▶ _Records to use_:
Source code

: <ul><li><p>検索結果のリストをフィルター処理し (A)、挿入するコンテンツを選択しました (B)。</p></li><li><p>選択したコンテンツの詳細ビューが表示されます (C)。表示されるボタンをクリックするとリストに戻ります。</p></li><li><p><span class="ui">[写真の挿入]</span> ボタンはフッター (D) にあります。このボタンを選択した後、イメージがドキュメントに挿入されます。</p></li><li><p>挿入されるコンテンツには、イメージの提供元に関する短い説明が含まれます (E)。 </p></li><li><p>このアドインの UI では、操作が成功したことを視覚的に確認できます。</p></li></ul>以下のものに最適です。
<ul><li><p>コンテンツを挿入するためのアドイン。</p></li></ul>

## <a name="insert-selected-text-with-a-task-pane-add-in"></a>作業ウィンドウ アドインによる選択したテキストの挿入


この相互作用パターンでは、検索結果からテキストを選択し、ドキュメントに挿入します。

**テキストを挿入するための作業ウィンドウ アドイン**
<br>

▶ _Problem description_:
Write out, exactly as given, the line containing "(E)。 </p></li><li><p>このアドインの UI" and every line after it to the end of the records. Include nothing else.

▶ _Written solution_:
: <ul><li><p>検索結果のリストをフィルター処理し (A)、挿入するコンテンツを選択しました (B)。</p></li><li><p>選択したコンテンツの詳細ビューが表示されます (C)。表示されるボタンをクリックするとリストに戻ります。</p></li><li><p><span class="ui">[写真の挿入]</span> ボタンはフッター (D) にあります。このボタンを選択した後、イメージがドキュメントに挿入されます。</p></li><li><p>挿入されるコンテンツには、イメージの提供元に関する短い説明が含まれます (E)。 </p></li><li><p>このアドインの UI では、操作が成功したことを視覚的に確認できます。</p></li></ul>以下のものに最適です。
<ul><li><p>コンテンツを挿入するためのアドイン。</p></li></ul>

## <a name="insert-selected-text-with-a-task-pane-add-in"></a>作業ウィンドウ アドインによる選択したテキストの挿入


この相互作用パターンでは、検索結果からテキストを選択し、ドキュメントに挿入します。

**テキストを挿入するための作業ウィンドウ アドイン**
<br>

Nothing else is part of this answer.